Surveying of V.I. Trees Is Part of U.S. Forest Health Effort

The U.S. Forest Service is about to start a survey of trees across the Virgin Islands, the second time it’s sent teams out to record tree data on specific plots of public and private land.

"It is part of a national program across the entire United States," Tom Brandeis, a researcher with the Forest Service’s Inventory and Analysis Program, said Tuesday.
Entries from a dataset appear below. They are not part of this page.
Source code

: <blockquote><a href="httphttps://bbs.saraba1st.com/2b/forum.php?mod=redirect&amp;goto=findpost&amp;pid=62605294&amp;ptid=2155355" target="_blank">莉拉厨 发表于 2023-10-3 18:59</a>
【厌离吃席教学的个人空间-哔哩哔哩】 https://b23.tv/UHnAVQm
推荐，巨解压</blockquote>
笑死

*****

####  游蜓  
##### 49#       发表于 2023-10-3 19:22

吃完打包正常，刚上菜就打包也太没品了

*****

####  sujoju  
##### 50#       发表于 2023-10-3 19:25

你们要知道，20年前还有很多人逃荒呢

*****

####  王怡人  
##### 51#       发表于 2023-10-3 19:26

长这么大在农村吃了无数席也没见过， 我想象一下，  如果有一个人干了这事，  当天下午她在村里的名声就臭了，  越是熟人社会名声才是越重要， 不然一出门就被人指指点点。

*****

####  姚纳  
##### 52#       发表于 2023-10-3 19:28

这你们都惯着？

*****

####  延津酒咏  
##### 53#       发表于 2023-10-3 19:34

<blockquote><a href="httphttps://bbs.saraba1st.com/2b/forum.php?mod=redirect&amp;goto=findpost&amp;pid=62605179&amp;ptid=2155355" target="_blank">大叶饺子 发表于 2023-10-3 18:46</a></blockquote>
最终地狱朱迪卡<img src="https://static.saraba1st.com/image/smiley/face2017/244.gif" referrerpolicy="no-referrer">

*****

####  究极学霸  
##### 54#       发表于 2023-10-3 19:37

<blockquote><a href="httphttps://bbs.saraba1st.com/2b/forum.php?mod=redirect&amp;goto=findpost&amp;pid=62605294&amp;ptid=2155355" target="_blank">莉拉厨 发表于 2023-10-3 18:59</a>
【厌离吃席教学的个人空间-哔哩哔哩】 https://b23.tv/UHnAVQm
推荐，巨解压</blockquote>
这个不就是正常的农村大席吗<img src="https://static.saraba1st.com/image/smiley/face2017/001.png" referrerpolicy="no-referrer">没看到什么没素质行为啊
It’s part of a 75-year federal effort to collect, analyze and report information on the status and trends of America’s forests. Researchers want to know how much forest exists, where it exists, who owns it, and how it is changing. The program also documents how well the trees and other forest vegetation are growing and how much has died or been removed in recent years.

"Our goal is to help residents, legislators and agencies understand the uniqueness of island ecosystems and the significant ecological changes that they have been experiencing recently," Brandeis said.

According to Brandeis, reports on forest condition can help direct future actions by bringing together information on the current situation as well as recent trends. They point out what the future will be like if the trends are allowed to continue unchanged.

"With better information, resource managers can take steps to reinforce desirable trends and mitigate undesirable trends," he said.

The tree plots are chosen at random by a computer, which means they might be in someone’s backyard. Brandeis said that if that’s the case, team members will knock on doors to get permission to survey the trees.

"And if it falls in the mangroves, then the poor crew will have to go out in the mangroves," he said.

They’ll measure thousands of trees and assess tree health and other attributes.

The crew members are easily identified by their Forest Service uniforms. Brandeis said they’ll wear orange vests and drive a Forest Service vehicle.

A Global Positioning System is used to record the trees’ location. Brandeis said markers will not be placed on trees.

The survey will include 30 locations on St. John and 55 on St. Croix. Brandeis did not have the figure for the number of locations on St. Thomas.

The crew of three men is now training on St. John. That island will be the first to have its trees surveyed, with St. Thomas next. The crew will wrap up the work on St. Croix. The work on all three islands is expected to take five months.

Crews will return every five years to assess changes.

"Information from the inventory will be useful for assessing the sustainability of ecosystem management practices, evaluating wildlife habitat, and supporting forest planning and decision-making," Brandeis.

A Forest Service crew did a similar survey across the Virgin Islands in 2004 to track changes in forest cover, land use patterns, biological diversity, and hurricane damage, and recovery. Using an aerial survey done in 1994, the Forest Service was able to determine that the territory lost 7 percent of its forest between 1994 and 2004. In 2004, forest covered 61 percent the territory.

The 2004 survey showed that only 3.8 percent of live trees had some type of damage or disease, and there were only a few indications of stressed trees or widespread pest and disease problems. The 2004 inventory also highlighted the relative youth of the U.S. Virgin Islands’ forests, pointing out that 80 percent of forest land consisted of small trees and saplings.

Brandeis said that crews will soon do the five-year evaluation of the trees initially surveyed in 2004.

The Virgin Islands, in particular V.I. National Park on St. John, sees numerous projects by a variety of researchers. Brandeis said that this project is not part of one in which vandals removed aluminum identification tags from the trees, which ruined a 25-year research effort. That problem came to light in 2008.